> _INSTRUCTIONS TO FOLLOW_:
Take every line from the records below that includes the word "this".

╭─ RECORDS PROVIDED

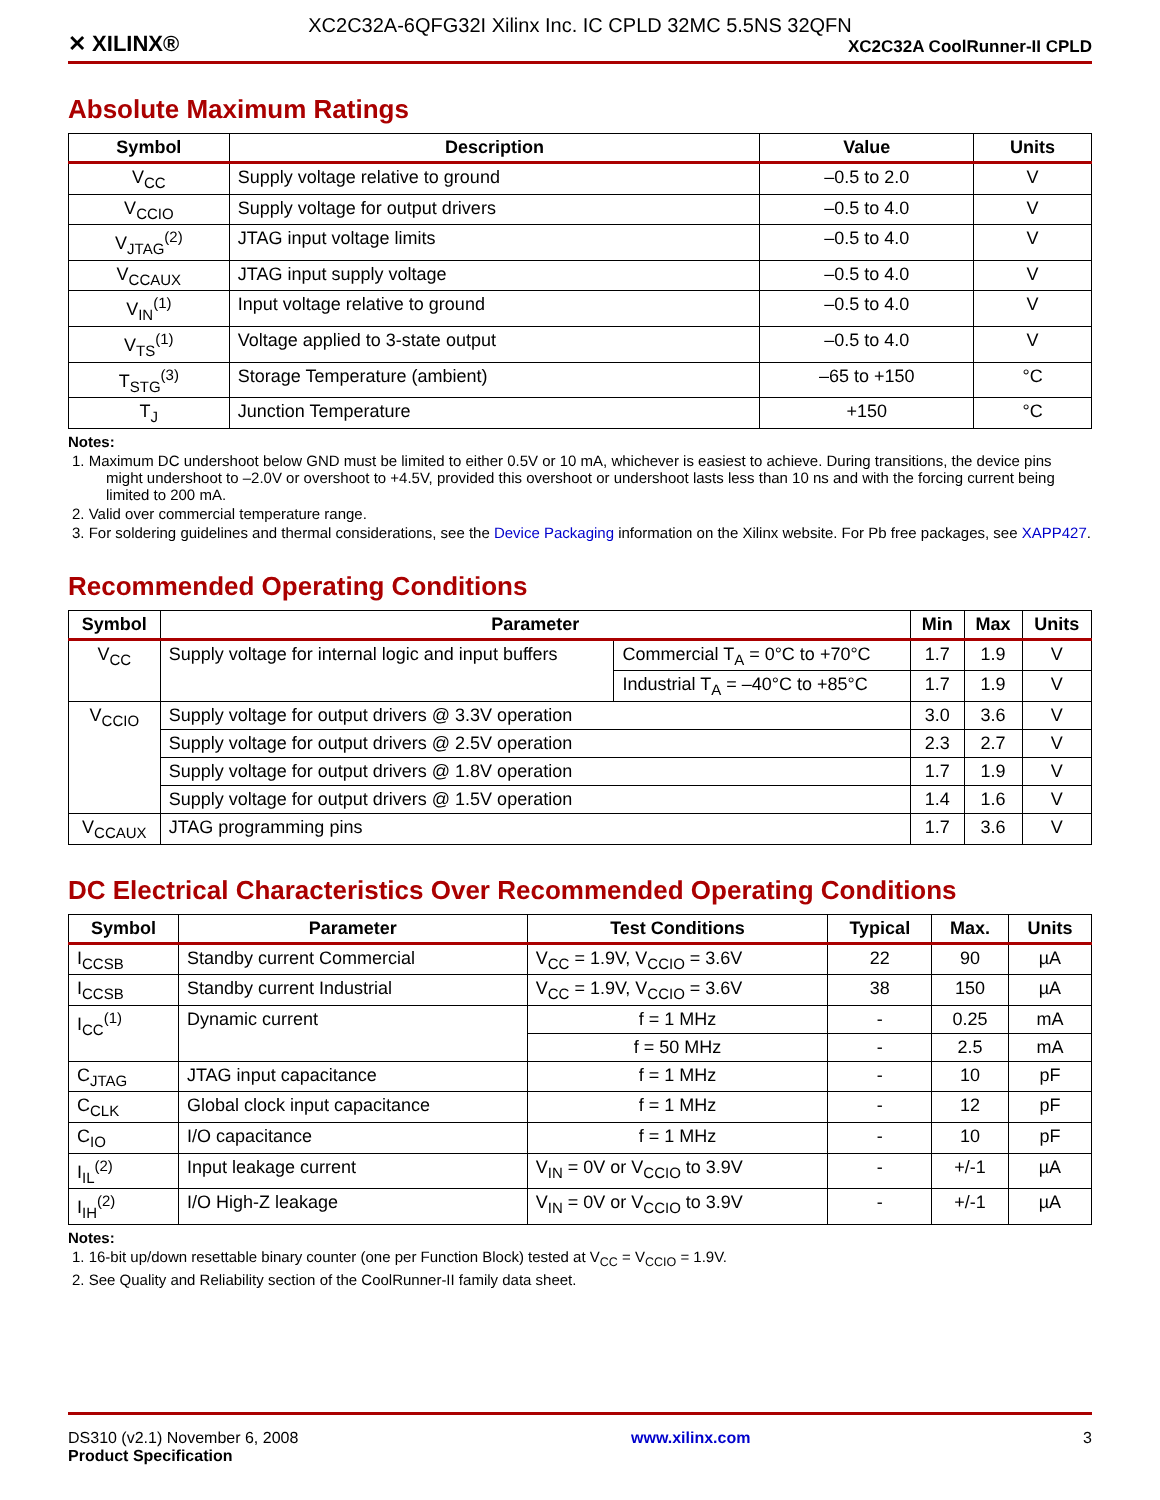XC2C32A-6QFG32I Xilinx Inc. IC CPLD 32MC 5.5NS 32QFN
✕ XILINX® XC2C32A CoolRunner-II CPLD
Absolute Maximum Ratings
| Symbol | Description | Value | Units |
| --- | --- | --- | --- |
| V<sub>CC</sub> | Supply voltage relative to ground | –0.5 to 2.0 | V |
| V<sub>CCIO</sub> | Supply voltage for output drivers | –0.5 to 4.0 | V |
| V<sub>JTAG</sub><sup>(2)</sup> | JTAG input voltage limits | –0.5 to 4.0 | V |
| V<sub>CCAUX</sub> | JTAG input supply voltage | –0.5 to 4.0 | V |
| V<sub>IN</sub><sup>(1)</sup> | Input voltage relative to ground | –0.5 to 4.0 | V |
| V<sub>TS</sub><sup>(1)</sup> | Voltage applied to 3-state output | –0.5 to 4.0 | V |
| T<sub>STG</sub><sup>(3)</sup> | Storage Temperature (ambient) | –65 to +150 | °C |
| T<sub>J</sub> | Junction Temperature | +150 | °C |
Notes:
1. Maximum DC undershoot below GND must be limited to either 0.5V or 10 mA, whichever is easiest to achieve. During transitions, the device pins might undershoot to –2.0V or overshoot to +4.5V, provided this overshoot or undershoot lasts less than 10 ns and with the forcing current being limited to 200 mA.
2. Valid over commercial temperature range.
3. For soldering guidelines and thermal considerations, see the Device Packaging information on the Xilinx website. For Pb free packages, see XAPP427.
Recommended Operating Conditions
| Symbol | Parameter | | Min | Max | Units |
| --- | --- | --- | --- | --- | --- |
| V<sub>CC</sub> | Supply voltage for internal logic and input buffers | Commercial T<sub>A</sub> = 0°C to +70°C | 1.7 | 1.9 | V |
| | | Industrial T<sub>A</sub> = –40°C to +85°C | 1.7 | 1.9 | V |
| V<sub>CCIO</sub> | Supply voltage for output drivers @ 3.3V operation | | 3.0 | 3.6 | V |
| | Supply voltage for output drivers @ 2.5V operation | | 2.3 | 2.7 | V |
| | Supply voltage for output drivers @ 1.8V operation | | 1.7 | 1.9 | V |
| | Supply voltage for output drivers @ 1.5V operation | | 1.4 | 1.6 | V |
| V<sub>CCAUX</sub> | JTAG programming pins | | 1.7 | 3.6 | V |
DC Electrical Characteristics Over Recommended Operating Conditions
| Symbol | Parameter | Test Conditions | Typical | Max. | Units |
| --- | --- | --- | --- | --- | --- |
| I<sub>CCSB</sub> | Standby current Commercial | V<sub>CC</sub> = 1.9V, V<sub>CCIO</sub> = 3.6V | 22 | 90 | µA |
| I<sub>CCSB</sub> | Standby current Industrial | V<sub>CC</sub> = 1.9V, V<sub>CCIO</sub> = 3.6V | 38 | 150 | µA |
| I<sub>CC</sub><sup>(1)</sup> | Dynamic current | f = 1 MHz | - | 0.25 | mA |
| | | f = 50 MHz | - | 2.5 | mA |
| C<sub>JTAG</sub> | JTAG input capacitance | f = 1 MHz | - | 10 | pF |
| C<sub>CLK</sub> | Global clock input capacitance | f = 1 MHz | - | 12 | pF |
| C<sub>IO</sub> | I/O capacitance | f = 1 MHz | - | 10 | pF |
| I<sub>IL</sub><sup>(2)</sup> | Input leakage current | V<sub>IN</sub> = 0V or V<sub>CCIO</sub> to 3.9V | - | +/-1 | µA |
| I<sub>IH</sub><sup>(2)</sup> | I/O High-Z leakage | V<sub>IN</sub> = 0V or V<sub>CCIO</sub> to 3.9V | - | +/-1 | µA |
Notes:
1. 16-bit up/down resettable binary counter (one per Function Block) tested at V<sub>CC</sub> = V<sub>CCIO</sub> = 1.9V.
2. See Quality and Reliability section of the CoolRunner-II family data sheet.
DS310 (v2.1) November 6, 2008
Product Specification
www.xilinx.com 3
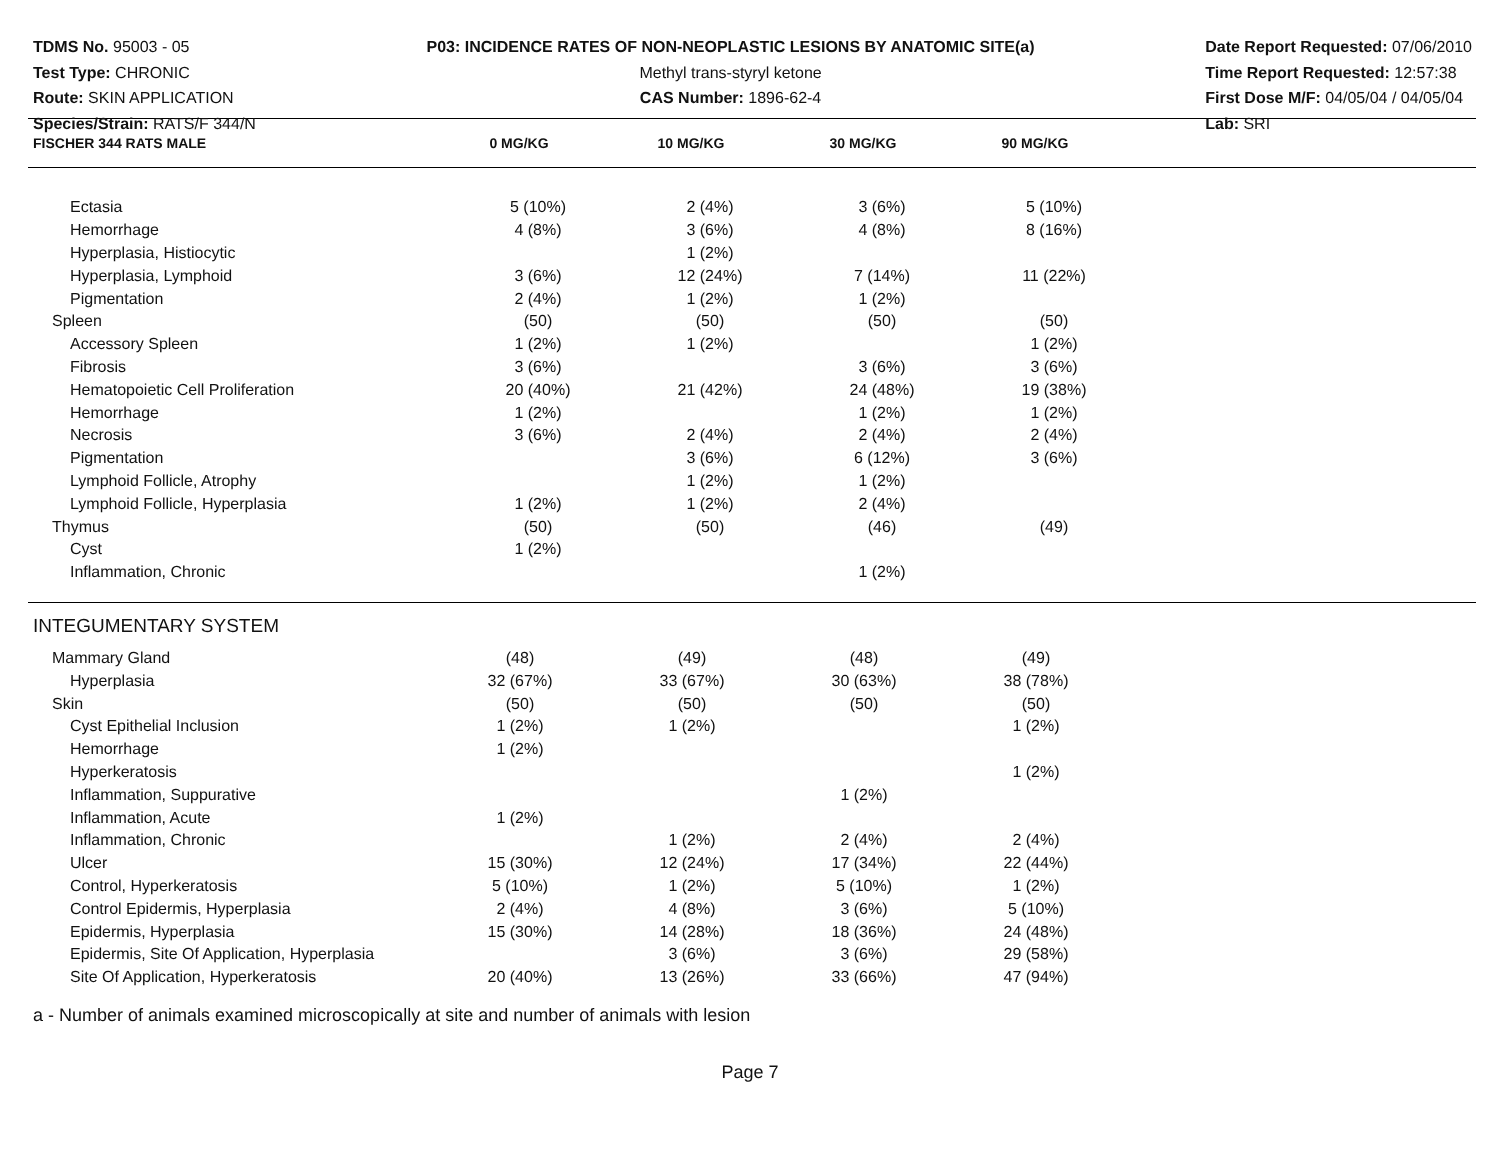TDMS No. 95003 - 05
Test Type: CHRONIC
Route: SKIN APPLICATION
Species/Strain: RATS/F 344/N
P03: INCIDENCE RATES OF NON-NEOPLASTIC LESIONS BY ANATOMIC SITE(a)
Methyl trans-styryl ketone
CAS Number: 1896-62-4
Date Report Requested: 07/06/2010
Time Report Requested: 12:57:38
First Dose M/F: 04/05/04 / 04/05/04
Lab: SRI
| FISCHER 344 RATS MALE | 0 MG/KG | 10 MG/KG | 30 MG/KG | 90 MG/KG | |
| --- | --- | --- | --- | --- | --- |
| Ectasia | 5 (10%) | 2 (4%) | 3 (6%) | 5 (10%) | |
| Hemorrhage | 4 (8%) | 3 (6%) | 4 (8%) | 8 (16%) | |
| Hyperplasia, Histiocytic | | 1 (2%) | | | |
| Hyperplasia, Lymphoid | 3 (6%) | 12 (24%) | 7 (14%) | 11 (22%) | |
| Pigmentation | 2 (4%) | 1 (2%) | 1 (2%) | | |
| Spleen | (50) | (50) | (50) | (50) | |
| Accessory Spleen | 1 (2%) | 1 (2%) | | 1 (2%) | |
| Fibrosis | 3 (6%) | | 3 (6%) | 3 (6%) | |
| Hematopoietic Cell Proliferation | 20 (40%) | 21 (42%) | 24 (48%) | 19 (38%) | |
| Hemorrhage | 1 (2%) | | 1 (2%) | 1 (2%) | |
| Necrosis | 3 (6%) | 2 (4%) | 2 (4%) | 2 (4%) | |
| Pigmentation | | 3 (6%) | 6 (12%) | 3 (6%) | |
| Lymphoid Follicle, Atrophy | | 1 (2%) | 1 (2%) | | |
| Lymphoid Follicle, Hyperplasia | 1 (2%) | 1 (2%) | 2 (4%) | | |
| Thymus | (50) | (50) | (46) | (49) | |
| Cyst | 1 (2%) | | | | |
| Inflammation, Chronic | | | 1 (2%) | | |
INTEGUMENTARY SYSTEM
| Mammary Gland | (48) | (49) | (48) | (49) | |
| Hyperplasia | 32 (67%) | 33 (67%) | 30 (63%) | 38 (78%) | |
| Skin | (50) | (50) | (50) | (50) | |
| Cyst Epithelial Inclusion | 1 (2%) | 1 (2%) | | 1 (2%) | |
| Hemorrhage | 1 (2%) | | | | |
| Hyperkeratosis | | | | 1 (2%) | |
| Inflammation, Suppurative | | | 1 (2%) | | |
| Inflammation, Acute | 1 (2%) | | | | |
| Inflammation, Chronic | | 1 (2%) | 2 (4%) | 2 (4%) | |
| Ulcer | 15 (30%) | 12 (24%) | 17 (34%) | 22 (44%) | |
| Control, Hyperkeratosis | 5 (10%) | 1 (2%) | 5 (10%) | 1 (2%) | |
| Control Epidermis, Hyperplasia | 2 (4%) | 4 (8%) | 3 (6%) | 5 (10%) | |
| Epidermis, Hyperplasia | 15 (30%) | 14 (28%) | 18 (36%) | 24 (48%) | |
| Epidermis, Site Of Application, Hyperplasia | | 3 (6%) | 3 (6%) | 29 (58%) | |
| Site Of Application, Hyperkeratosis | 20 (40%) | 13 (26%) | 33 (66%) | 47 (94%) | |
a - Number of animals examined microscopically at site and number of animals with lesion
Page 7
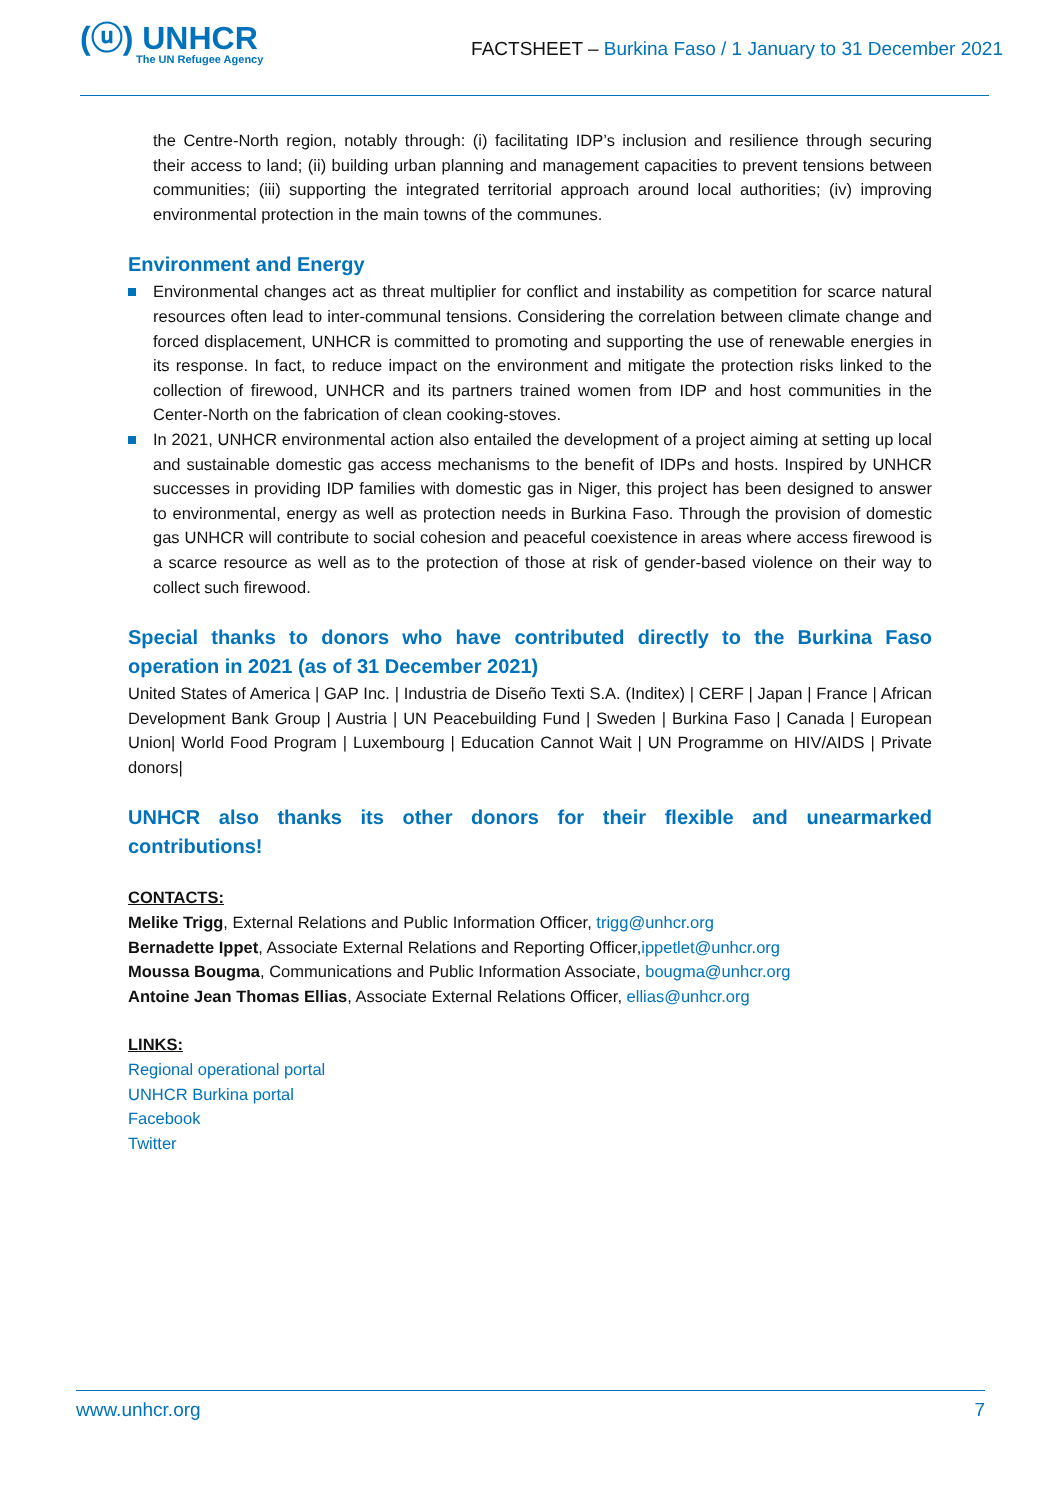(ⓤ) UNHCR
The UN Refugee Agency
FACTSHEET – Burkina Faso / 1 January to 31 December 2021
the Centre-North region, notably through: (i) facilitating IDP’s inclusion and resilience through securing their access to land; (ii) building urban planning and management capacities to prevent tensions between communities; (iii) supporting the integrated territorial approach around local authorities; (iv) improving environmental protection in the main towns of the communes.
Environment and Energy
Environmental changes act as threat multiplier for conflict and instability as competition for scarce natural resources often lead to inter-communal tensions. Considering the correlation between climate change and forced displacement, UNHCR is committed to promoting and supporting the use of renewable energies in its response. In fact, to reduce impact on the environment and mitigate the protection risks linked to the collection of firewood, UNHCR and its partners trained women from IDP and host communities in the Center-North on the fabrication of clean cooking-stoves.
In 2021, UNHCR environmental action also entailed the development of a project aiming at setting up local and sustainable domestic gas access mechanisms to the benefit of IDPs and hosts. Inspired by UNHCR successes in providing IDP families with domestic gas in Niger, this project has been designed to answer to environmental, energy as well as protection needs in Burkina Faso. Through the provision of domestic gas UNHCR will contribute to social cohesion and peaceful coexistence in areas where access firewood is a scarce resource as well as to the protection of those at risk of gender-based violence on their way to collect such firewood.
Special thanks to donors who have contributed directly to the Burkina Faso operation in 2021 (as of 31 December 2021)
United States of America | GAP Inc. | Industria de Diseño Texti S.A. (Inditex) | CERF | Japan | France | African Development Bank Group | Austria | UN Peacebuilding Fund | Sweden | Burkina Faso | Canada | European Union| World Food Program | Luxembourg | Education Cannot Wait | UN Programme on HIV/AIDS | Private donors|
UNHCR also thanks its other donors for their flexible and unearmarked contributions!
CONTACTS:
Melike Trigg, External Relations and Public Information Officer, trigg@unhcr.org
Bernadette Ippet, Associate External Relations and Reporting Officer,ippetlet@unhcr.org
Moussa Bougma, Communications and Public Information Associate, bougma@unhcr.org
Antoine Jean Thomas Ellias, Associate External Relations Officer, ellias@unhcr.org
LINKS:
Regional operational portal
UNHCR Burkina portal
Facebook
Twitter
www.unhcr.org 7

╰─

> _REPLY_:
1. Maximum DC undershoot below GND must be limited to either 0.5V or 10 mA, whichever is easiest to achieve. During transitions, the device pins might undershoot to –2.0V or overshoot to +4.5V, provided this overshoot or undershoot lasts less than 10 ns and with the forcing current being limited to 200 mA.
In 2021, UNHCR environmental action also entailed the development of a project aiming at setting up local and sustainable domestic gas access mechanisms to the benefit of IDPs and hosts. Inspired by UNHCR successes in providing IDP families with domestic gas in Niger, this project has been designed to answer to environmental, energy as well as protection needs in Burkina Faso. Through the provision of domestic gas UNHCR will contribute to social cohesion and peaceful coexistence in areas where access firewood is a scarce resource as well as to the protection of those at risk of gender-based violence on their way to collect such firewood.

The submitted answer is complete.